TASK DETAILS:
Return each line, exactly as given, from the one containing "X023622Y025000D02*" through the end of the entries below, and skip the rest.

SUPPLIED DATA:
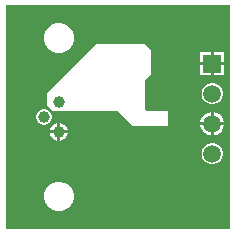
<source format=gbl>
G04*
G04 #@! TF.GenerationSoftware,Altium Limited,Altium Designer,22.2.1 (43)*
G04*
G04 Layer_Physical_Order=2*
G04 Layer_Color=16711680*
%FSAX24Y24*%
%MOIN*%
G70*
G04*
G04 #@! TF.SameCoordinates,E8211669-D0EB-40F5-9659-E9546459CE39*
G04*
G04*
G04 #@! TF.FilePolarity,Positive*
G04*
G01*
G75*
%ADD39C,0.0394*%
%ADD40C,0.0591*%
%ADD41R,0.0591X0.0591*%
G36*
X026969Y018307D02*
X019488D01*
Y025787D01*
X026969D01*
Y018307D01*
D02*
G37*
%LPC*%
G36*
X021325Y025178D02*
X021195D01*
X021070Y025145D01*
X020957Y025080D01*
X020865Y024988D01*
X020800Y024875D01*
X020767Y024750D01*
Y024620D01*
X020800Y024495D01*
X020865Y024382D01*
X020957Y024290D01*
X021070Y024226D01*
X021195Y024192D01*
X021325D01*
X021450Y024226D01*
X021563Y024290D01*
X021654Y024382D01*
X021719Y024495D01*
X021753Y024620D01*
Y024750D01*
X021719Y024875D01*
X021654Y024988D01*
X021563Y025080D01*
X021450Y025145D01*
X021325Y025178D01*
D02*
G37*
G36*
X026773Y024230D02*
X026428D01*
Y023885D01*
X026773D01*
Y024230D01*
D02*
G37*
G36*
X026328D02*
X025983D01*
Y023885D01*
X026328D01*
Y024230D01*
D02*
G37*
G36*
X026773Y023785D02*
X026428D01*
Y023439D01*
X026773D01*
Y023785D01*
D02*
G37*
G36*
X026328D02*
X025983D01*
Y023439D01*
X026328D01*
Y023785D01*
D02*
G37*
G36*
X026425Y023190D02*
X026331D01*
X026241Y023166D01*
X026160Y023119D01*
X026094Y023053D01*
X026047Y022972D01*
X026023Y022881D01*
Y022788D01*
X026047Y022698D01*
X026094Y022617D01*
X026160Y022550D01*
X026241Y022504D01*
X026331Y022479D01*
X026425D01*
X026515Y022504D01*
X026596Y022550D01*
X026662Y022617D01*
X026709Y022698D01*
X026733Y022788D01*
Y022881D01*
X026709Y022972D01*
X026662Y023053D01*
X026596Y023119D01*
X026515Y023166D01*
X026425Y023190D01*
D02*
G37*
G36*
X026430Y022230D02*
X026428D01*
Y021885D01*
X026773D01*
Y021887D01*
X026746Y021987D01*
X026694Y022077D01*
X026621Y022151D01*
X026531Y022203D01*
X026430Y022230D01*
D02*
G37*
G36*
X026328D02*
X026326D01*
X026225Y022203D01*
X026135Y022151D01*
X026062Y022077D01*
X026010Y021987D01*
X025983Y021887D01*
Y021885D01*
X026328D01*
Y022230D01*
D02*
G37*
G36*
X020802Y022304D02*
X020734D01*
X020669Y022287D01*
X020610Y022253D01*
X020562Y022205D01*
X020528Y022146D01*
X020511Y022081D01*
Y022013D01*
X020528Y021948D01*
X020562Y021890D01*
X020610Y021842D01*
X020669Y021808D01*
X020734Y021790D01*
X020802D01*
X020867Y021808D01*
X020925Y021842D01*
X020973Y021890D01*
X021007Y021948D01*
X021025Y022013D01*
Y022081D01*
X021007Y022146D01*
X020973Y022205D01*
X020925Y022253D01*
X020867Y022287D01*
X020802Y022304D01*
D02*
G37*
G36*
X024131Y024490D02*
X022514D01*
X022441Y024409D01*
X020866Y022835D01*
Y022441D01*
X021063Y022244D01*
X023228D01*
X023724Y021748D01*
X024913D01*
Y022113D01*
Y022244D01*
X024213D01*
X024131Y022326D01*
Y023280D01*
X024336Y023485D01*
Y024285D01*
X024131Y024490D01*
D02*
G37*
G36*
X021310Y021849D02*
Y021605D01*
X021554D01*
X021536Y021670D01*
X021497Y021737D01*
X021442Y021793D01*
X021374Y021832D01*
X021310Y021849D01*
D02*
G37*
G36*
X021210D02*
X021145Y021832D01*
X021078Y021793D01*
X021022Y021737D01*
X020983Y021670D01*
X020966Y021605D01*
X021210D01*
Y021849D01*
D02*
G37*
G36*
X026773Y021785D02*
X026428D01*
Y021439D01*
X026430D01*
X026531Y021466D01*
X026621Y021518D01*
X026694Y021592D01*
X026746Y021682D01*
X026773Y021783D01*
Y021785D01*
D02*
G37*
G36*
X026328D02*
X025983D01*
Y021783D01*
X026010Y021682D01*
X026062Y021592D01*
X026135Y021518D01*
X026225Y021466D01*
X026326Y021439D01*
X026328D01*
Y021785D01*
D02*
G37*
G36*
X021554Y021505D02*
X021310D01*
Y021261D01*
X021374Y021279D01*
X021442Y021318D01*
X021497Y021373D01*
X021536Y021441D01*
X021554Y021505D01*
D02*
G37*
G36*
X021210D02*
X020966D01*
X020983Y021441D01*
X021022Y021373D01*
X021078Y021318D01*
X021145Y021279D01*
X021210Y021261D01*
Y021505D01*
D02*
G37*
G36*
X026425Y021190D02*
X026331D01*
X026241Y021166D01*
X026160Y021119D01*
X026094Y021053D01*
X026047Y020972D01*
X026023Y020881D01*
Y020788D01*
X026047Y020698D01*
X026094Y020617D01*
X026160Y020550D01*
X026241Y020504D01*
X026331Y020479D01*
X026425D01*
X026515Y020504D01*
X026596Y020550D01*
X026662Y020617D01*
X026709Y020698D01*
X026733Y020788D01*
Y020881D01*
X026709Y020972D01*
X026662Y021053D01*
X026596Y021119D01*
X026515Y021166D01*
X026425Y021190D01*
D02*
G37*
G36*
X021325Y019903D02*
X021195D01*
X021070Y019869D01*
X020957Y019804D01*
X020865Y019712D01*
X020800Y019600D01*
X020767Y019474D01*
Y019345D01*
X020800Y019219D01*
X020865Y019107D01*
X020957Y019015D01*
X021070Y018950D01*
X021195Y018916D01*
X021325D01*
X021450Y018950D01*
X021563Y019015D01*
X021654Y019107D01*
X021719Y019219D01*
X021753Y019345D01*
Y019474D01*
X021719Y019600D01*
X021654Y019712D01*
X021563Y019804D01*
X021450Y019869D01*
X021325Y019903D01*
D02*
G37*
%LPD*%
D39*
X021260Y021555D02*
D03*
X020768Y022047D02*
D03*
X021260Y022539D02*
D03*
X023953Y019468D02*
D03*
X022560Y019450D02*
D03*
X021404Y020256D02*
D03*
X022434Y020489D02*
D03*
X021850Y021063D02*
D03*
X021693Y021961D02*
D03*
X020971Y023694D02*
D03*
X022718Y024980D02*
D03*
X023622Y025000D02*
D03*
X024606Y024606D02*
D03*
X025394Y024016D02*
D03*
X023827Y021476D02*
D03*
X026746Y019294D02*
D03*
X020216Y020330D02*
D03*
X020277Y022823D02*
D03*
X024871Y019072D02*
D03*
X024316Y020670D02*
D03*
D40*
X026378Y020835D02*
D03*
Y021835D02*
D03*
Y022835D02*
D03*
D41*
Y023835D02*
D03*
M02*

</source>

REPLY TO THE TASK:
X023622Y025000D02*
D03*
X024606Y024606D02*
D03*
X025394Y024016D02*
D03*
X023827Y021476D02*
D03*
X026746Y019294D02*
D03*
X020216Y020330D02*
D03*
X020277Y022823D02*
D03*
X024871Y019072D02*
D03*
X024316Y020670D02*
D03*
D40*
X026378Y020835D02*
D03*
Y021835D02*
D03*
Y022835D02*
D03*
D41*
Y023835D02*
D03*
M02*

</source>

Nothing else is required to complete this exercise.